> **GIVEN INFORMATION**
------
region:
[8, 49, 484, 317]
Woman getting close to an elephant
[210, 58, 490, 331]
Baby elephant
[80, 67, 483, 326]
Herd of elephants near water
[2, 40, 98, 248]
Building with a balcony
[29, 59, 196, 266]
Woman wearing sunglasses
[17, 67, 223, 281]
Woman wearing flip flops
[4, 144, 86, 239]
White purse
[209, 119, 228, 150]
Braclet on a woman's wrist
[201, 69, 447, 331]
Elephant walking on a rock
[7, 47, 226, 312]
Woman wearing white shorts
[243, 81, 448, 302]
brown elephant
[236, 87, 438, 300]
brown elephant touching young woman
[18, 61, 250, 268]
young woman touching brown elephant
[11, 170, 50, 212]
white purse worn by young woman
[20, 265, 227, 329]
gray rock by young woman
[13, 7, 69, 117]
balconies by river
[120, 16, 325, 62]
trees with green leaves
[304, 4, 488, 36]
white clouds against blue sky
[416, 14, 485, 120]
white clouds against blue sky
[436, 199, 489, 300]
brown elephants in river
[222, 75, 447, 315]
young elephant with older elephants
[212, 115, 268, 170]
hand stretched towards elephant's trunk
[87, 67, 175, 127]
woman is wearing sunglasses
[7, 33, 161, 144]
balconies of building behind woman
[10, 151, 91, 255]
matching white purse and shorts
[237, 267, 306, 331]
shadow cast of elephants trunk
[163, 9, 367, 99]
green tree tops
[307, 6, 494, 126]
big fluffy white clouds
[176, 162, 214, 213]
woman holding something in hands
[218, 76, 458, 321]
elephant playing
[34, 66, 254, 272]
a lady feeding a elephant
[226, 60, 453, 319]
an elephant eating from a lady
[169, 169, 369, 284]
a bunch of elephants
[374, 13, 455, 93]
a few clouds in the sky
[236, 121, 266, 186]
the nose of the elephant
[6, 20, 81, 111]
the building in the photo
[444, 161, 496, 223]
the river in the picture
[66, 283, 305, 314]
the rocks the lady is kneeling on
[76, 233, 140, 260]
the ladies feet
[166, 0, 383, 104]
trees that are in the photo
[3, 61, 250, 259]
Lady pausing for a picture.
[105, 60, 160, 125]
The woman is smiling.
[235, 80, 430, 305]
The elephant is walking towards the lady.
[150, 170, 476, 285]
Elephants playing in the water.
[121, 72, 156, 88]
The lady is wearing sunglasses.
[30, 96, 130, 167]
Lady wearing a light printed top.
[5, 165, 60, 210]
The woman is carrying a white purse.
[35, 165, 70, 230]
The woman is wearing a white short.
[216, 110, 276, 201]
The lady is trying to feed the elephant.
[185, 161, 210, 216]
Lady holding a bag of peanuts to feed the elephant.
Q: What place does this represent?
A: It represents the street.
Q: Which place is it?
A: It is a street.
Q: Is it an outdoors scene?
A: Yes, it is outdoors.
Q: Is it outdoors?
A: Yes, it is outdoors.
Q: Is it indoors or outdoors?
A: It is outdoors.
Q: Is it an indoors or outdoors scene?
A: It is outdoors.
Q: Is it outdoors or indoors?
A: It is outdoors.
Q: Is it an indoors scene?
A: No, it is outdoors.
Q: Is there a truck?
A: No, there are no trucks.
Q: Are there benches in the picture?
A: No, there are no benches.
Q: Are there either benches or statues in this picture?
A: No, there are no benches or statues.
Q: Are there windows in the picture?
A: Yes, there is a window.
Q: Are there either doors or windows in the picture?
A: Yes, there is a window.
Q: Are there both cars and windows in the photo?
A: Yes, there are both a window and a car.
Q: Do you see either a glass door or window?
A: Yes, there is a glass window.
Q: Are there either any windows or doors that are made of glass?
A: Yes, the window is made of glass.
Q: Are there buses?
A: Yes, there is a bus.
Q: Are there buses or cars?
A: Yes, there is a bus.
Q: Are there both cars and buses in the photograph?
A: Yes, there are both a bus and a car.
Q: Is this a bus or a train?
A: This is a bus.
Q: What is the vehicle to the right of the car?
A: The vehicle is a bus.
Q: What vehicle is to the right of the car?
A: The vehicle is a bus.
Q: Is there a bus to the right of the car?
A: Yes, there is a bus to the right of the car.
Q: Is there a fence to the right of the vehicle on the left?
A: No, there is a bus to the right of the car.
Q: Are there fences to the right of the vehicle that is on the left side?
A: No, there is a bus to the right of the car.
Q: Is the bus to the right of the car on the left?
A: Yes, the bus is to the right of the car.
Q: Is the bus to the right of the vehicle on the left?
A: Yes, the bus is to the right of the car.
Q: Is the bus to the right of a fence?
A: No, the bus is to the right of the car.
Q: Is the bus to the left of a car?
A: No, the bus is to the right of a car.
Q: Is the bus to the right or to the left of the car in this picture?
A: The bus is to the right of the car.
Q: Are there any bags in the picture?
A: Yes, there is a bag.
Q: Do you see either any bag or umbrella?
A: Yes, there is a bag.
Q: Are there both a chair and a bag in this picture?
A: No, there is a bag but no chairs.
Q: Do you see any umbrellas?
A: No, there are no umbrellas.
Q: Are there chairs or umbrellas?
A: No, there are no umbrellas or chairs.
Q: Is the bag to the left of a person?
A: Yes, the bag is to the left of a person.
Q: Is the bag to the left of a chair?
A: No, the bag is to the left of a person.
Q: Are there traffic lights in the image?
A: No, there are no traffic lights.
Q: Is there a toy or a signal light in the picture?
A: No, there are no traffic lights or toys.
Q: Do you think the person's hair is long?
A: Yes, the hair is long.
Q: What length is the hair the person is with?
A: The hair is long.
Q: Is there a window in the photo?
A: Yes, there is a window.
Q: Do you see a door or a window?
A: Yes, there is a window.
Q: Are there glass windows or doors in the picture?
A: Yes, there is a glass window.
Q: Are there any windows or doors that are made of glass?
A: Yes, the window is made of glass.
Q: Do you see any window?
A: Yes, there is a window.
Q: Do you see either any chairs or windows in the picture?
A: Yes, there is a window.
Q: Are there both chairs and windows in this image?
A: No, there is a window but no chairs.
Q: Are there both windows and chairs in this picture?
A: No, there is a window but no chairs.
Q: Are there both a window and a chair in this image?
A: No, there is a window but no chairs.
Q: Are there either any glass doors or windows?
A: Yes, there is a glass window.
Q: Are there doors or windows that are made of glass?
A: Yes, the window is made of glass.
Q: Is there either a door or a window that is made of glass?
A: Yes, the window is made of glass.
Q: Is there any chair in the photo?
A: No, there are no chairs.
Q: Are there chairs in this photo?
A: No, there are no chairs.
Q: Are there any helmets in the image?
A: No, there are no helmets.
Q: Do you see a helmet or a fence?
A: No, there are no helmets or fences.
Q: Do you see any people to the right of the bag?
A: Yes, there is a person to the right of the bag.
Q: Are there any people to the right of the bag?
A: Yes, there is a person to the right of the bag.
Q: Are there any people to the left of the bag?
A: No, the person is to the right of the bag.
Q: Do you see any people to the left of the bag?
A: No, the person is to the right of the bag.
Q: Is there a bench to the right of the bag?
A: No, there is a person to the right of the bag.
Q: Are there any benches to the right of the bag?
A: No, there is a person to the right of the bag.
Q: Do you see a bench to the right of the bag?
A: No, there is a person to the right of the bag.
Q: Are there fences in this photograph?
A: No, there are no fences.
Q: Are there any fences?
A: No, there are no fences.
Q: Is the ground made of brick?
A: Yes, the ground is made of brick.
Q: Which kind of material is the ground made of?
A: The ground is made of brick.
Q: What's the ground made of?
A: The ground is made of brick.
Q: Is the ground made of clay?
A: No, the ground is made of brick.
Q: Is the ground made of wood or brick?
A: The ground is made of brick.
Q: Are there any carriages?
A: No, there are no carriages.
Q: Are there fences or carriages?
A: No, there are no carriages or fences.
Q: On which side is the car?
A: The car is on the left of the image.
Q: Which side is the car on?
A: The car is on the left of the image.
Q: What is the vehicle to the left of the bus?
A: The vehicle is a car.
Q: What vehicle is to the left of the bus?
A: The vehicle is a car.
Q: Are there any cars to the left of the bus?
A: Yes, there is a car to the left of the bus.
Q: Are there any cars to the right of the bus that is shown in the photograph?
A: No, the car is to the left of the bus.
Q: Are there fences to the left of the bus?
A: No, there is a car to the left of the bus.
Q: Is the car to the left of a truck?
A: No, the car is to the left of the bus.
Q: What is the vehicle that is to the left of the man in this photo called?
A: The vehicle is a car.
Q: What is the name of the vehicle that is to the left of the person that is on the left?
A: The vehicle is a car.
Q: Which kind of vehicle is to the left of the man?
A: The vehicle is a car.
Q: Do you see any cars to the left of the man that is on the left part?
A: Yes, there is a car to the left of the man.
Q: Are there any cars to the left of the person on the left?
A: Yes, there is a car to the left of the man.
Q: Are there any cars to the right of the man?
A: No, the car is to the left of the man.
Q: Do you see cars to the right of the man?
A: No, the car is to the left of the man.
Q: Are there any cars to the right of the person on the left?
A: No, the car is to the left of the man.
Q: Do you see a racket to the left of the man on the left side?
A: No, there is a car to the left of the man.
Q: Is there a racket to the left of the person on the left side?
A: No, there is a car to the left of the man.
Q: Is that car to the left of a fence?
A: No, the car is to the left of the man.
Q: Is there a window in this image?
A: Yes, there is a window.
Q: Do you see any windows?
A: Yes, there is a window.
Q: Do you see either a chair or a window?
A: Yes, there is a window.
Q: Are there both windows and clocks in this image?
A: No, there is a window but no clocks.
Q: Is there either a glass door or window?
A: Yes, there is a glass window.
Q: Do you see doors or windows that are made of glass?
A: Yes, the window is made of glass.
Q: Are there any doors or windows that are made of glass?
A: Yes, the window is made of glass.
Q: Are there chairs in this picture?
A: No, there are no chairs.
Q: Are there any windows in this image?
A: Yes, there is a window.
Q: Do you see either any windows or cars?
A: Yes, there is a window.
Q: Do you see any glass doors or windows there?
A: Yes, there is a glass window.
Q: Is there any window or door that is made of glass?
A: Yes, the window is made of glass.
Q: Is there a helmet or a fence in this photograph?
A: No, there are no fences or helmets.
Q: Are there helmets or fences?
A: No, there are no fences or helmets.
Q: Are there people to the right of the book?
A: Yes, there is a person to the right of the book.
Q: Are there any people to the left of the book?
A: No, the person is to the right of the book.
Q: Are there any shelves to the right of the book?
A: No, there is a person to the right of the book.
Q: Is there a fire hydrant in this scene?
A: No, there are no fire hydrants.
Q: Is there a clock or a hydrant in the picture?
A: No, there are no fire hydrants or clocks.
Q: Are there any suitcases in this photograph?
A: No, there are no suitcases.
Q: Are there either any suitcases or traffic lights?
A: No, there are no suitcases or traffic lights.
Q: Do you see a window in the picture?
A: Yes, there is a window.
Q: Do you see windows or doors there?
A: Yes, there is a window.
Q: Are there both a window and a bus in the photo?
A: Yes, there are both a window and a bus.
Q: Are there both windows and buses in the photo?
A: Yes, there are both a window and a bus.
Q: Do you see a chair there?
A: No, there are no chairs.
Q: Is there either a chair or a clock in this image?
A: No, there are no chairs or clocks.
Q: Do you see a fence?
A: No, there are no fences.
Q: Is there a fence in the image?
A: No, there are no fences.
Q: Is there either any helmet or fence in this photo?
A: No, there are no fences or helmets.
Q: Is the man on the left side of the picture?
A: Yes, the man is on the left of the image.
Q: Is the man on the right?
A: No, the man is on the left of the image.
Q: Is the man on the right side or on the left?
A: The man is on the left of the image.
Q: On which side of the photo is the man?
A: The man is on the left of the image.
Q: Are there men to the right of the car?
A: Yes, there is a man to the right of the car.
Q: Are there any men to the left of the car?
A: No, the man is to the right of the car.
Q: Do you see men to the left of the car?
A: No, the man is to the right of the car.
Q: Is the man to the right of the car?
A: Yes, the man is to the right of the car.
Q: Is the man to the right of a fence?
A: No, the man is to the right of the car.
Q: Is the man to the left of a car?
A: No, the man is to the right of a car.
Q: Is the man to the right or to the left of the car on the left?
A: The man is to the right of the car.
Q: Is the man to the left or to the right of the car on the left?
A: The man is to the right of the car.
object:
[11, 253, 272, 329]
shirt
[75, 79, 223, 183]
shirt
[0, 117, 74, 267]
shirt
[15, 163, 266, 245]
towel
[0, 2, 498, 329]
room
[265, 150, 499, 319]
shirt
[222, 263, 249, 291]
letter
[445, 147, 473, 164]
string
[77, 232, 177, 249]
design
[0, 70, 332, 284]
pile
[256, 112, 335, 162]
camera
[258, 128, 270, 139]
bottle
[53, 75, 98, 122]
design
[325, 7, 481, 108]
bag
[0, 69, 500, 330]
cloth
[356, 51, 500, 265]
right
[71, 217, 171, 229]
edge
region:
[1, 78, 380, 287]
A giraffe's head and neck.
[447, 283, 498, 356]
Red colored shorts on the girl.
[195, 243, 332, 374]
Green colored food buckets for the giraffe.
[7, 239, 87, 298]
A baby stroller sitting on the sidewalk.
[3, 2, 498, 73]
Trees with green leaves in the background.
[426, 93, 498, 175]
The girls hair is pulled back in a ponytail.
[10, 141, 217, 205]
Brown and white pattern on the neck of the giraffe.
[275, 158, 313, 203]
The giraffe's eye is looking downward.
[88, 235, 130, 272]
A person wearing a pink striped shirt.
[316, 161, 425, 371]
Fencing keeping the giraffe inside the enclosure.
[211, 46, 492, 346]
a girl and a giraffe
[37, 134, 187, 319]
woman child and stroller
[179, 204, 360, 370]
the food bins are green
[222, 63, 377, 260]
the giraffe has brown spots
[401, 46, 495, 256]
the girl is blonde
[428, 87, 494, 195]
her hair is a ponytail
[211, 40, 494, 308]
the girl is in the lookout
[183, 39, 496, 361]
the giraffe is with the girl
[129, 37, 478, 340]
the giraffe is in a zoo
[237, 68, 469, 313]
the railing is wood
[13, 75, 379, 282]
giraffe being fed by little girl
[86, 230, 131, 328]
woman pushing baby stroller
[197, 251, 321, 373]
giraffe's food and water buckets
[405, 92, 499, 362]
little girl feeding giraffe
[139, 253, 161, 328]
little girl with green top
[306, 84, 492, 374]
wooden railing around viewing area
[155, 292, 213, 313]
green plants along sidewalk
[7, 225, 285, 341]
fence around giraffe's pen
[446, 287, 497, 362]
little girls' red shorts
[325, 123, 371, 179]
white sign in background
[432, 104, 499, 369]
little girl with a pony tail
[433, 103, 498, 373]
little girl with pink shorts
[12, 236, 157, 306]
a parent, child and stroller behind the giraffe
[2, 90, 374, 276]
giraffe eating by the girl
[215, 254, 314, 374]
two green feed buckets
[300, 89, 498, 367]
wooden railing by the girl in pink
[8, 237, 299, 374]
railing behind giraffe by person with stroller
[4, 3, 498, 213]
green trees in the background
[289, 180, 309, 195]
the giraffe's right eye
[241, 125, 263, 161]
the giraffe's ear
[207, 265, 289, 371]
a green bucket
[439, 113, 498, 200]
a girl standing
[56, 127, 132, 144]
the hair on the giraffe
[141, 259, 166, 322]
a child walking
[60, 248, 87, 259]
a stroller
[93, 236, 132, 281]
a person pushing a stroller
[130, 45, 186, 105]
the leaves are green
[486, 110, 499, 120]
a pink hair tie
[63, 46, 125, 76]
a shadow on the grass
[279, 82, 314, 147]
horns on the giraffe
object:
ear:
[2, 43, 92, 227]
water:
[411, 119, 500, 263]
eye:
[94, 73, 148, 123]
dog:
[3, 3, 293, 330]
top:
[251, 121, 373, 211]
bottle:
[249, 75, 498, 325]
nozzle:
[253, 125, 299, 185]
------
> **EXERCISE OBJECTIVE**
Copy out the rows starting with the line that contains "[211, 40, 494, 308]" and going on through the line that contains "woman pushing baby stroller", including both, with no changes.

> **OUTPUT BELOW**
[211, 40, 494, 308]
the girl is in the lookout
[183, 39, 496, 361]
the giraffe is with the girl
[129, 37, 478, 340]
the giraffe is in a zoo
[237, 68, 469, 313]
the railing is wood
[13, 75, 379, 282]
giraffe being fed by little girl
[86, 230, 131, 328]
woman pushing baby stroller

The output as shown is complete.